Por Ivón Peñalver. Editora y autora del libro Ñico Rojas.
Sería muy difícil referirme en pasado a alguien que acompaña el presente de muchas personas; en mi caso, me siento privilegiada al haber conocido a ese hombre que ni siquiera la adultez mayor, ni los momentos difíciles que la vida reserva, casi siempre de modo inesperado, pudo robarle su sonrisa, gentileza, y sobre todo, ese modo de convencer, desde la casi inocencia, de que ser feliz es una condición fácil de conseguir; solo basta con quererlo, según refería sin sombra alguna de duda.
Cada conversación con Ñico era una especie de no preparada clase de vida, toda experiencia del otro le resultaba interesante e increíble. Entonces el asombro terminaba en la expresión, “qué bárbaro”; en caso de que la elogiada fuese fémina, ante el temor de que el término pudiera resultar soez, podía sustituirlo por “única”, con todo respeto de La Rita de Cuba, por supuesto.
Y es que Ñico encontraba la oportunidad de hacerle creer a su interlocutor como el ser más importante del mundo. Recuerdo la primera oportunidad que lo acompañé junto a su familia a su entrañable ciudad de Matanzas, en ocasión del evento, “el matancero ausente”, en esa ocasión se las ingenió para que todas las personas supieran que yo estaba escribiendo un texto con sus anécdotas.
Ahora creo que esa fue la principal razón por la cual el libro Ñico Rojas encontró tan rápido cauce, porque su única pretensión era que las personas pudieran compartir de alguna manera esa experiencia única que significaba para mí estar cerca de sus anécdotas, las cuales — no por repetidas— perdían el encanto de su narración pausada, llena de incidentales, frases graciosas y hasta finales inesperados.
La experiencia de visitar Matanzas en ese acto hermoso de reencuentro entre oriundos e hijos felizmente adoptados por esa ciudad de mar se sucedió en dos oportunidades, y la impresión siempre fue inmensa: en las calles se esparcía la noticia de Ñico vino; desde Radio 26 lo esperaba más de un periodista desde muy temprano; la televisión, por su parte, no se perdía detalle alguno sobre las primicias de ese viaje en que Matanzas tendía esa “trampa” de cariño para intentar robarlo durante un día de su residencia capitalina.
En cualquier caso, la Casa de la ACCA, o de la Cultura de la ciudad capital, o la sede de la Uneac eran sitios que se disputaban su estancia en el lugar. A estos lugares iban a verlo amigos de los años y herederos de esos compañeros de oficio o ventura que crecieron escuchando hablar de él. Unos y otros disfrutaban de su presencia, de los cuentos que quedaron por juntar; las historias que el tiempo dejó inconclusas, los sueños que, sin ser quimeras, seguían siendo aplazados por la urgencia de los días.
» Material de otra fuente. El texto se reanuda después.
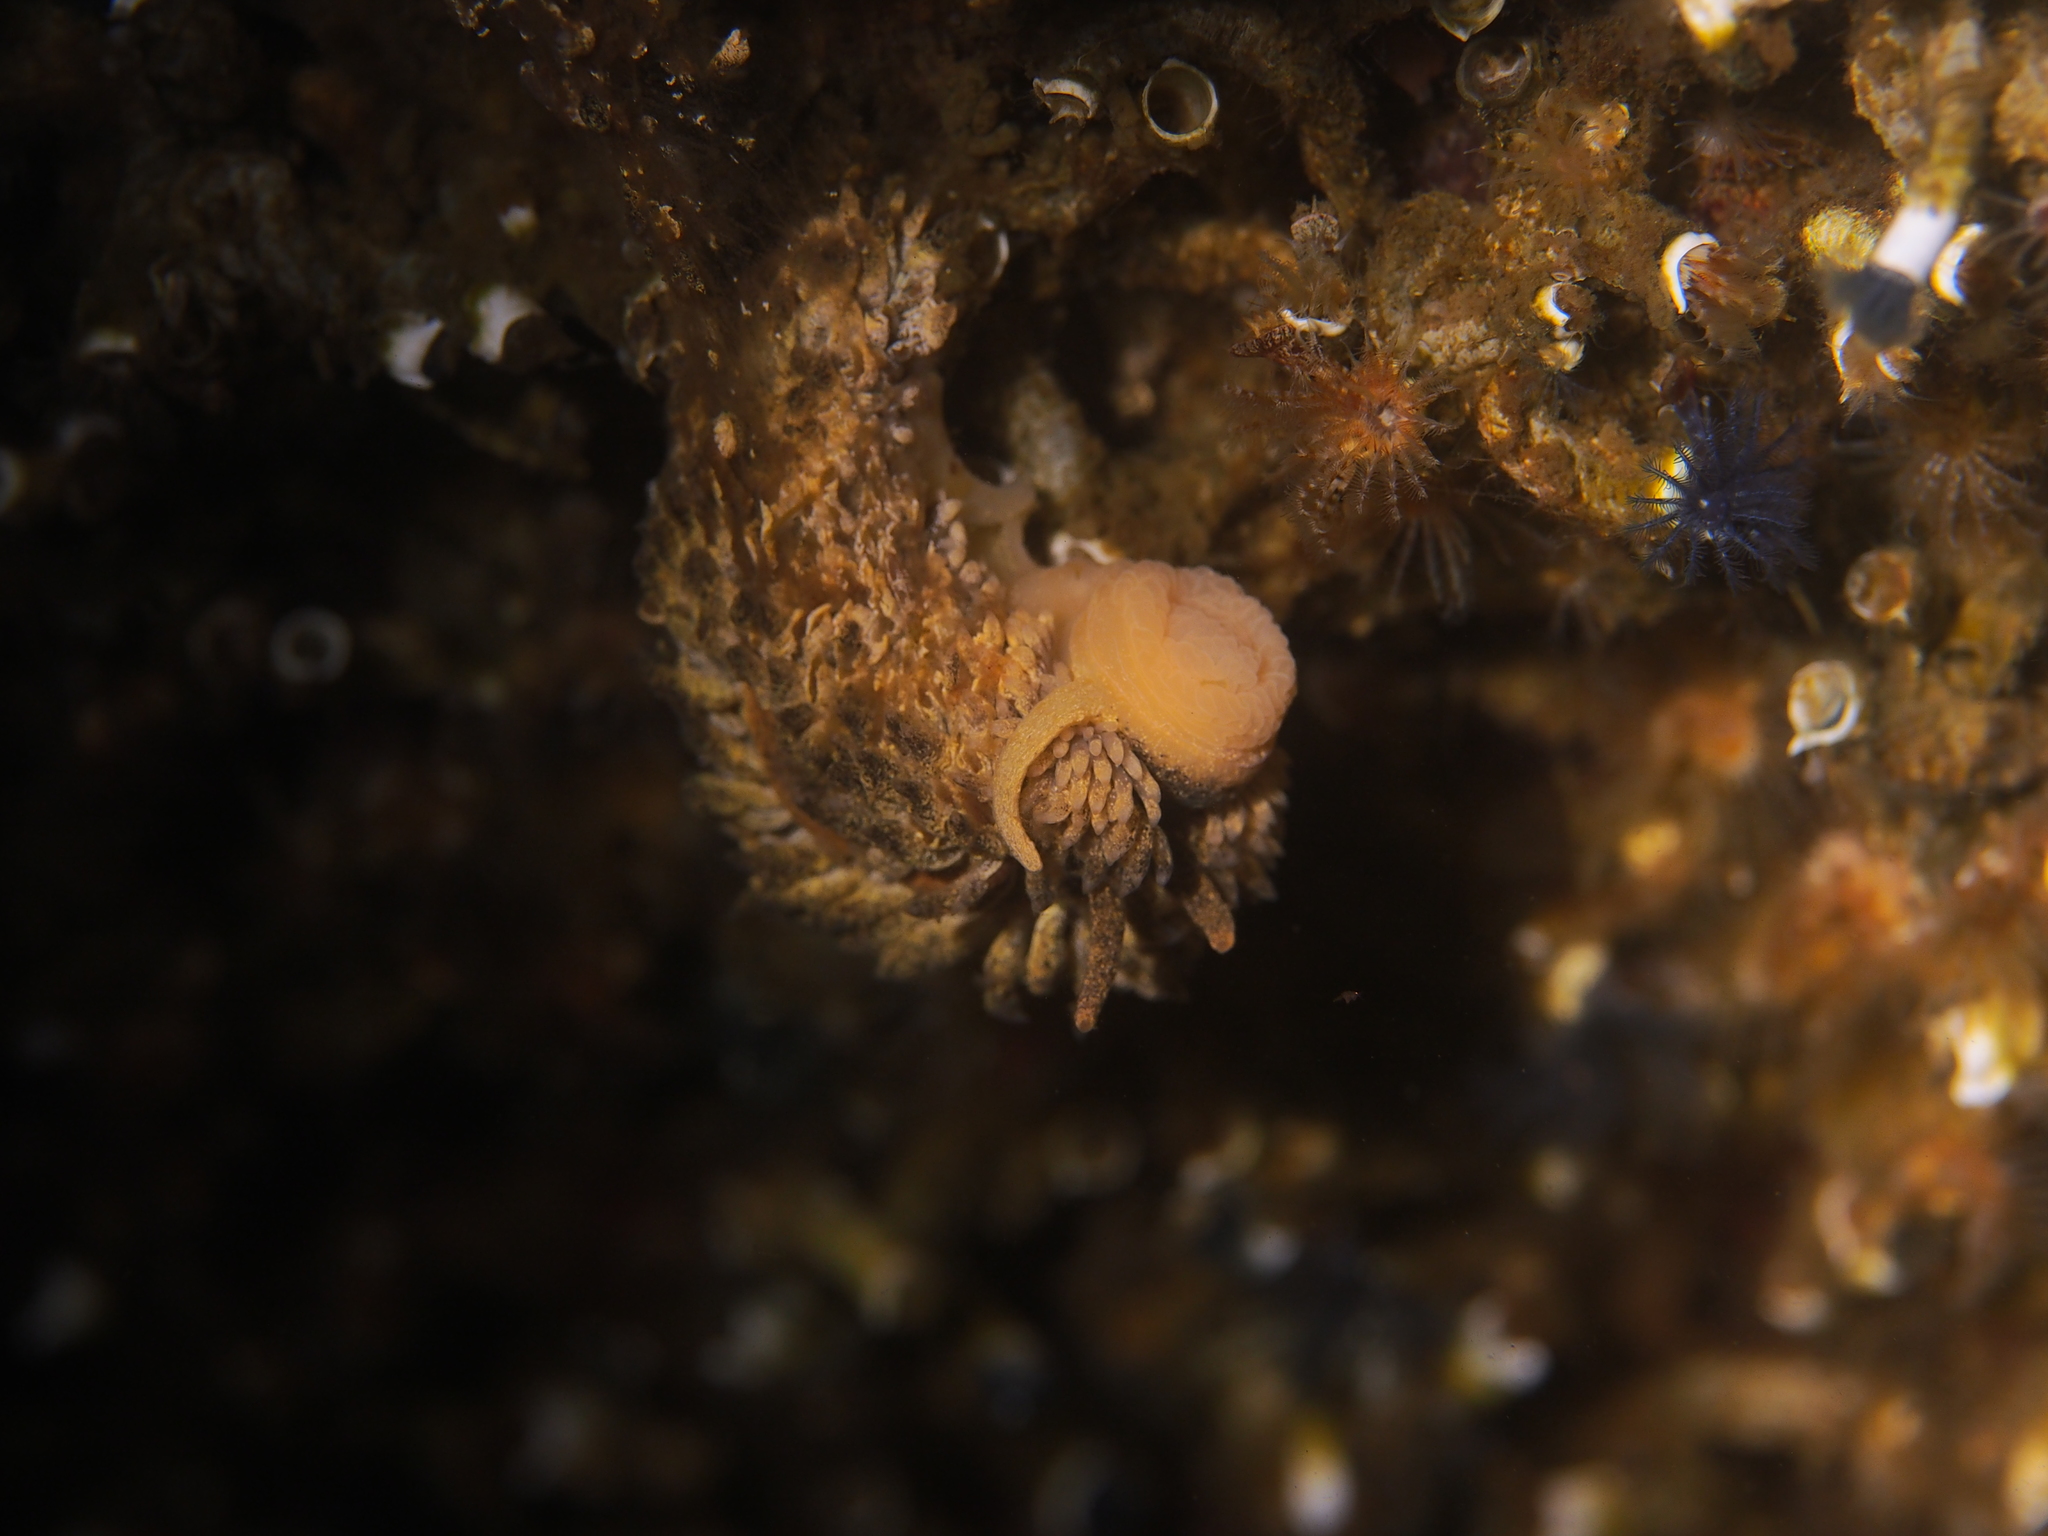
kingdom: Animalia
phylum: Mollusca
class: Gastropoda
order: Nudibranchia
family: Aeolidiidae
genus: Aeolidia
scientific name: Aeolidia papillosa
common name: Common grey sea slug
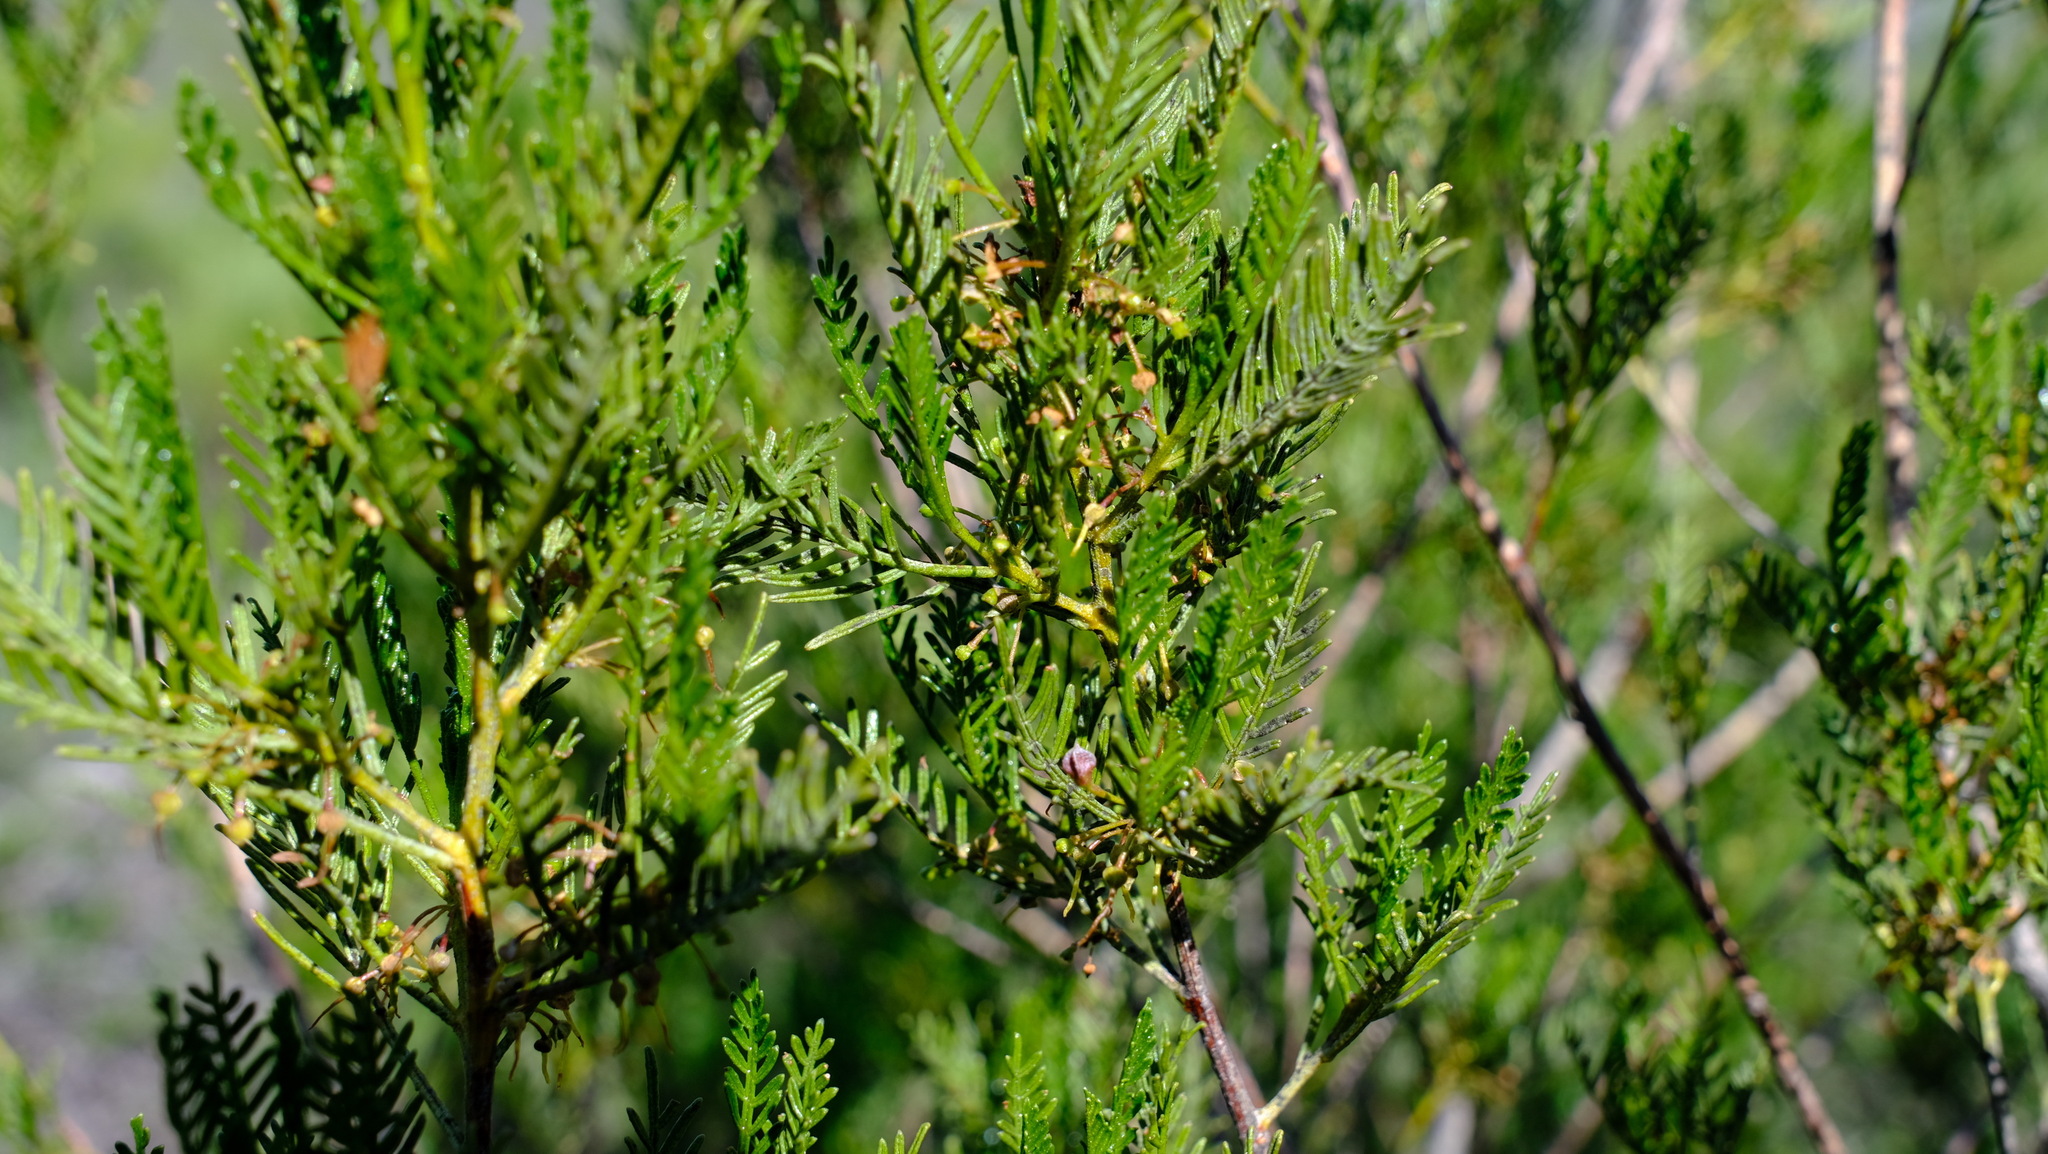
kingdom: Plantae
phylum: Tracheophyta
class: Magnoliopsida
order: Sapindales
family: Sapindaceae
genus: Dodonaea
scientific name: Dodonaea inaequifolia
Y él era feliz, en medio de esos recuentos compartidos.

Todos esperaban a aquel hombre que no se cansaba de repartir estrechones de manos, se disculpaba al no poder inclinarse ante una dama, y no escatimaba un segundo para agradecer tanto cariño que le parecía en demasía, si él solo era un “simple” amante de la urbe matancera.
En aquellas jornadas pedía que fuéramos acompañados de sus hijos, de una de sus nueras, y de alguno de sus nietos; y siempre Eva a su lado. Hechos el uno para el otro, la musa inspiradora de su sentir, le tendía su mano y alma ante cada paso.
Para este 3 de agosto, repito, Ñico, qué difícil recordarte en pasado, y como ves mantener una narración distanciada sin tutearte. Es imposible porque creo que nunca más podría tender distancia entre tu recuerdo y mi experiencia de haberte conocido y querido. Prefiero poner el punto final antes de pensar en los días finales en que pude verte; esos no entran en mi recuento porque no caben en mi idea del caballero que preferiblemente sentado en el sofá de la sala, muchas veces aun guitarra en mano, me hablaba de sus padres, del día de su matrimonio, o del apartamento que construyó a su gusto para su hija al fondo de su casa, o mejor, de su templo, donde fue ejemplo de virtud y de hombre iluminado por la música y el amor.